Impact of an internet-based insomnia intervention on suicidal ideation and associated correlates in veterans at elevated suicide risk.

机构信息

Dissemination and Training Division, National Center for PTSD, Palo Alto, CA, USA.

Department of Neuroscience, Icahn School of Medicine, New York, NY, USA.

出版信息

Transl Behav Med. 2024 Nov 16;14(11):673-683. doi: 10.1093/tbm/ibae032.

Abstract

Improving public health approaches to suicide prevention requires scalable evidence-based interventions that can be easily disseminated. Given empirical data supporting the association between insomnia and suicide risk, internet-delivered insomnia interventions are promising candidates to meet this need. The purpose of this study was to examine whether an unguided internet-delivered cognitive-behavioral therapy for insomnia (iCBT-I) improved insomnia severity, suicidal ideation (SI), and suicide risk correlates (depression, post-traumatic stress disorder, anxiety, hostility, belongingness, hopelessness, agitation, irritability, concentration) in a sample of veterans.
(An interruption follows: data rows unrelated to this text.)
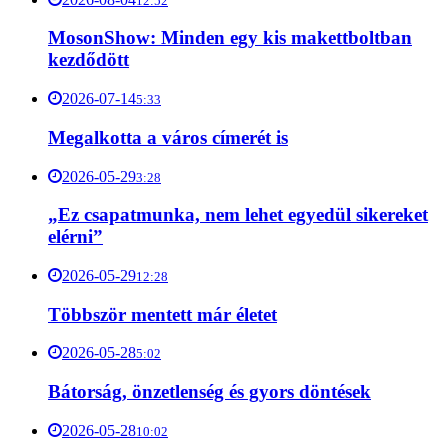
12:52
MosonShow: Minden egy kis makettboltban
kezdődött
2026-07-14
5:33
Megalkotta a város címerét is
2026-05-29
3:28
„Ez csapatmunka, nem lehet egyedül sikereket
elérni”
2026-05-29
12:28
Többször mentett már életet
2026-05-28
5:02
Bátorság, önzetlenség és gyors döntések
2026-05-28
10:02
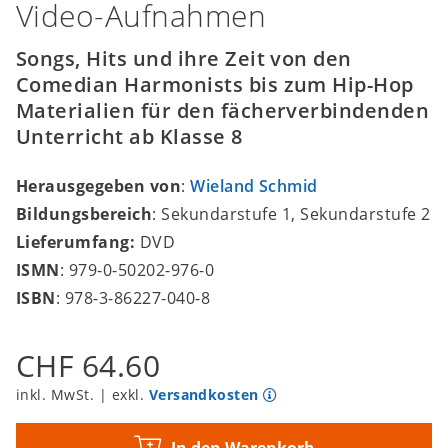
Video-Aufnahmen
Songs, Hits und ihre Zeit von den
Comedian Harmonists bis zum Hip-Hop
Materialien für den fächerverbindenden
Unterricht ab Klasse 8
Herausgegeben von
:
Wieland Schmid
Bildungsbereich
: Sekundarstufe 1, Sekundarstufe 2
Lieferumfang:
DVD
ISMN
: 979-0-50202-976-0
ISBN
: 978-3-86227-040-8
CHF 64.60
inkl. MwSt. | exkl.
Versandkosten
Secondary data analysis of Operation Enduring Freedom, Operation Iraqi Freedom, and Operation New Dawn veterans (n = 50) with clinically significant insomnia and elevated SI drawn from a larger randomized controlled trial (RCT) of an iCBT-I, Sleep Healthy Using the Internet (SHUTi). Two-sample t-tests or Wilcoxon rank sum tests were used to evaluate between-group differences (SHUTi vs. Insomnia Education Website control) in symptom improvement from baseline to post-intervention. SHUTi participants experienced a significant improvement in insomnia severity (P < .001; d = -1.08) and a non-significant with small (subthreshold medium) effect size reduction of SI (P = .17, d = 0.40), compared to control participants. Significant improvement in hopelessness was observed (medium effect size), with non-significant small to medium effect size reductions in most remaining suicide risk correlates. Self-administered iCBT-I was associated with improvements in insomnia severity in veterans at elevated risk for suicide. These preliminary findings suggest that SI and suicide risk correlates may improve following an iCBT-I intervention, demonstrating the need for future well-powered iCBT-I RCTs targeted for populations at elevated suicide risk.

摘要

改善预防自杀的公共卫生方法需要可扩展的基于证据的干预措施,这些措施易于传播。鉴于支持失眠与自杀风险之间关联的经验数据,基于互联网的失眠干预措施是满足这一需求的有希望的候选者。本研究的目的是检验在一个退伍军人样本中,一种未经指导的基于互联网的认知行为疗法治疗失眠症(iCBT-I)是否能改善失眠严重程度、自杀意念(SI)和自杀风险相关因素(抑郁、创伤后应激障碍、焦虑、敌意、归属感、绝望、激动、易怒、注意力集中)。这是对来自较大规模随机对照试验(RCT)的具有临床意义的失眠和升高的 SI 的作战持久自由行动、伊拉克自由行动和新黎明行动的退伍军人(n = 50)的二次数据分析,这些退伍军人接受了 iCBT-I,即使用互联网保持睡眠健康(SHUTi)的治疗。采用两样本 t 检验或 Wilcoxon 秩和检验评估从基线到干预后症状改善的组间差异(SHUTi 与失眠教育网站对照)。与对照组相比,SHUTi 参与者的失眠严重程度显著改善(P <.001;d = -1.08),SI 略有改善(P =.17,d = 0.40),但效果大小不显著。观察到绝望感显著改善(中等效果大小),大多数剩余的自杀风险相关因素的效果大小从较小到中等有所降低。自我管理的 iCBT-I 与处于自杀风险升高的退伍军人的失眠严重程度改善有关。这些初步发现表明,在接受 iCBT-I 干预后,SI 和自杀风险相关因素可能会改善,这表明需要针对自杀风险升高的人群进行未来具有更大效力的 iCBT-I RCT。